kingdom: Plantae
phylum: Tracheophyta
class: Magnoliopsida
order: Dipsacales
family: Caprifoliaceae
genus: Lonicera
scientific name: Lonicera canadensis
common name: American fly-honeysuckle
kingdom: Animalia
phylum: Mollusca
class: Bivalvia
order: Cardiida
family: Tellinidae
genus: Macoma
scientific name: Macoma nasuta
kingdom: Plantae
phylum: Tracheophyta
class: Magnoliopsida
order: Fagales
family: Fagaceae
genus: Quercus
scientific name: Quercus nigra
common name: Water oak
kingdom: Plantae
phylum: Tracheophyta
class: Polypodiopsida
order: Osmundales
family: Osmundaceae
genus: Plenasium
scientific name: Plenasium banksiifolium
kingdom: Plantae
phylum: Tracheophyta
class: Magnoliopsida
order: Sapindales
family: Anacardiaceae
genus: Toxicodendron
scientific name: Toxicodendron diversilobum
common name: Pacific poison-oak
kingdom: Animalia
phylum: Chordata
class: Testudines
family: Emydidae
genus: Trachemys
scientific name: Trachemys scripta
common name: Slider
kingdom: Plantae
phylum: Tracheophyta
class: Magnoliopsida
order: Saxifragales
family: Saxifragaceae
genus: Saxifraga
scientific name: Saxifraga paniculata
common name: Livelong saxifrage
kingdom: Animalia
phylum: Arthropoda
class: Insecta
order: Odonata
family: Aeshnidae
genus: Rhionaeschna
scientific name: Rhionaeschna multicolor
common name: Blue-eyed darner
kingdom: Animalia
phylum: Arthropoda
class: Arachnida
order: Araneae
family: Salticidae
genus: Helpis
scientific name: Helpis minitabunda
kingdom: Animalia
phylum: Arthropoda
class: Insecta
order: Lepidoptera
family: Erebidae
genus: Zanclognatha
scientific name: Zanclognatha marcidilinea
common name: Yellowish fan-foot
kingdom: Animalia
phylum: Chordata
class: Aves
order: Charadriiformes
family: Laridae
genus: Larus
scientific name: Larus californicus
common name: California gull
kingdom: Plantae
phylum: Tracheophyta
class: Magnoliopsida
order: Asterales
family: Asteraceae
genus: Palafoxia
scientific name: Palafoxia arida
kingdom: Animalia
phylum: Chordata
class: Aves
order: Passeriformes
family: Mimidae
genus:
---+---
Requirement
Copy the records verbatim, beginning at the line that contains "order: Odonata" and continuing through the end of the records, with both ends included.

Solved exercise
order: Odonata
family: Aeshnidae
genus: Rhionaeschna
scientific name: Rhionaeschna multicolor
common name: Blue-eyed darner
kingdom: Animalia
phylum: Arthropoda
class: Arachnida
order: Araneae
family: Salticidae
genus: Helpis
scientific name: Helpis minitabunda
kingdom: Animalia
phylum: Arthropoda
class: Insecta
order: Lepidoptera
family: Erebidae
genus: Zanclognatha
scientific name: Zanclognatha marcidilinea
common name: Yellowish fan-foot
kingdom: Animalia
phylum: Chordata
class: Aves
order: Charadriiformes
family: Laridae
genus: Larus
scientific name: Larus californicus
common name: California gull
kingdom: Plantae
phylum: Tracheophyta
class: Magnoliopsida
order: Asterales
family: Asteraceae
genus: Palafoxia
scientific name: Palafoxia arida
kingdom: Animalia
phylum: Chordata
class: Aves
order: Passeriformes
family: Mimidae
genus:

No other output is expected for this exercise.